Extrait cité:
++++++++
Climat : juin 2014 le plus chaud jamais enregistré, devant 1998

Il aura suffit du rapport mensuel de la NOAA indiquant notemment que le mois de juin 2014 est le mois de juin le plus chaud jamais enregistré pour que la médiasphère inonde le Net de ses prévision d’Apocalypse climatique, par exemple sur Libération ou notre-planete.info.

On y apprend que ce record s’inscrit dans une tendance lourde de réchauffement climatique, que juin 2014 est le 38e mois de juin consécutif ayant une température moyenne supérieure à la moyenne du 20e siècle pour ce même mois ou que la dernière fois que la température d’un mois de juin a été inférieure à cette moyenne remonte à juin 1976. Bref : ce rapport confirme sans ambiguïté l’Apocalypse climatique.

À la lecture du rapport proprement dit, on peut lire que juin 2014 dépasse le précédent record de températures globales (atmosphère et océan) de 1998 de… 0,03°C. Qu’est-ce que cela signifie ?
++++++++
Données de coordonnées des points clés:
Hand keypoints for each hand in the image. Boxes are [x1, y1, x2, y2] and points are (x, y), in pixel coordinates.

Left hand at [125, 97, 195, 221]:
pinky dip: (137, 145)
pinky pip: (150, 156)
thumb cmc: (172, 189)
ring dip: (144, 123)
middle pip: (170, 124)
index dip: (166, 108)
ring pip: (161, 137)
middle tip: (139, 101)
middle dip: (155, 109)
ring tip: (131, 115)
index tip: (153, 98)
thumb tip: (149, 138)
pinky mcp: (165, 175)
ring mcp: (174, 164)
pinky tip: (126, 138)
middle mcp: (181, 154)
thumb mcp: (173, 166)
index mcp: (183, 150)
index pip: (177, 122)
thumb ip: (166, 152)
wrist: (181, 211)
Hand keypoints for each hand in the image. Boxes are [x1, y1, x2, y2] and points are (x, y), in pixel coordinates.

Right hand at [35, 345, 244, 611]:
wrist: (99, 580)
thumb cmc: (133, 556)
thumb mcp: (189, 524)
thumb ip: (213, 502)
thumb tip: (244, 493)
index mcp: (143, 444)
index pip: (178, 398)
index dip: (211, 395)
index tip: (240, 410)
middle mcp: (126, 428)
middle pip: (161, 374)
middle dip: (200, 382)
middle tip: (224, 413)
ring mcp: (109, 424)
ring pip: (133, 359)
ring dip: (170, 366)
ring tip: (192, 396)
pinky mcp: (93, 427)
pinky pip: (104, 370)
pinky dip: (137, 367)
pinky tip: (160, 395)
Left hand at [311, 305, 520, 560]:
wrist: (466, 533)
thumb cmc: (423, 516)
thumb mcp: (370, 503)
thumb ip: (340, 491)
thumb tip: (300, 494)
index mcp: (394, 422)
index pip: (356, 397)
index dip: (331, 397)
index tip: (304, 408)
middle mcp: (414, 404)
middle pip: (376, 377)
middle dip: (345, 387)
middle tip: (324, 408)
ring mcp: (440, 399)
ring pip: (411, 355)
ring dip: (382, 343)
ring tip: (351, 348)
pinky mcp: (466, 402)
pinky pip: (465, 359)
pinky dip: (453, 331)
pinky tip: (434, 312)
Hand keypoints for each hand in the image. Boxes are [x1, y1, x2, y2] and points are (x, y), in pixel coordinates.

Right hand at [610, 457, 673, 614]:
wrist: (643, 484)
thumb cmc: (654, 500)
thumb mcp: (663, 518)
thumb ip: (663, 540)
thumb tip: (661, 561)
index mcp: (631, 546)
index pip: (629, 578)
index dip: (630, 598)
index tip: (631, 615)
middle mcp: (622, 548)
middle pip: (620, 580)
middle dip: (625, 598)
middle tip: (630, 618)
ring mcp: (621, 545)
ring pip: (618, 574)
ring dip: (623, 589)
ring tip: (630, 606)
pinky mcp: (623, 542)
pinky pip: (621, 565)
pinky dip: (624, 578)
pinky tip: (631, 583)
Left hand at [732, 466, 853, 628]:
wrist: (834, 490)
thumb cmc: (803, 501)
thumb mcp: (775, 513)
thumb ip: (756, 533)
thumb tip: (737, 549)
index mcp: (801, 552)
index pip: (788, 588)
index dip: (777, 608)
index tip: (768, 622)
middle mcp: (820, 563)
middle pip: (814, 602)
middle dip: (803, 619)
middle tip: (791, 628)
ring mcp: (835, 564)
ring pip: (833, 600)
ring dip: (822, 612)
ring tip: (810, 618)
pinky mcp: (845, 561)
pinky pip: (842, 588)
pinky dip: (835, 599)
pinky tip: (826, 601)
++++++++
Questions à traiter:
1. D'après l'extrait sur le record de chaleur de juin 2014, à quand remonte la dernière fois qu'un mois de juin a eu une température inférieure à la moyenne du 20e siècle ?
2. Reprenez l'extrait sur le record de chaleur de juin 2014 et poursuivez-le après sa dernière phrase.

Corrigé de l'exercice:
1. Juin 1976.

2.
Tout d’abord, il convient de comparer les mesures : un record, dans l’absolu, ne signifie rien tant qu’on ne la compare pas à la norme. Or, aucune mesure de juin n’a dépassé le record de 1998 pendant les 16 années qui ont suivi dans un contexte de réchauffement global sans précédent.

Mettre en exergue la seule mesure de juin 2014 dans une série invalidant la thèse du réchauffement climatique a un nom : il s’agit de cherry-picking (cueillette des cerises en françois). Une méthode bien connue des manipulateurs.

Incertitude

Ce qui est intéressant, c’est de constater que le record de juin 2014 est supérieur de 0,03°C au précédent record, avec une incertitude de ± 0,08 °C. C’est à dire qu’il s’agit peut-être d’un record, mais peut-être pas.

Réchauffement ?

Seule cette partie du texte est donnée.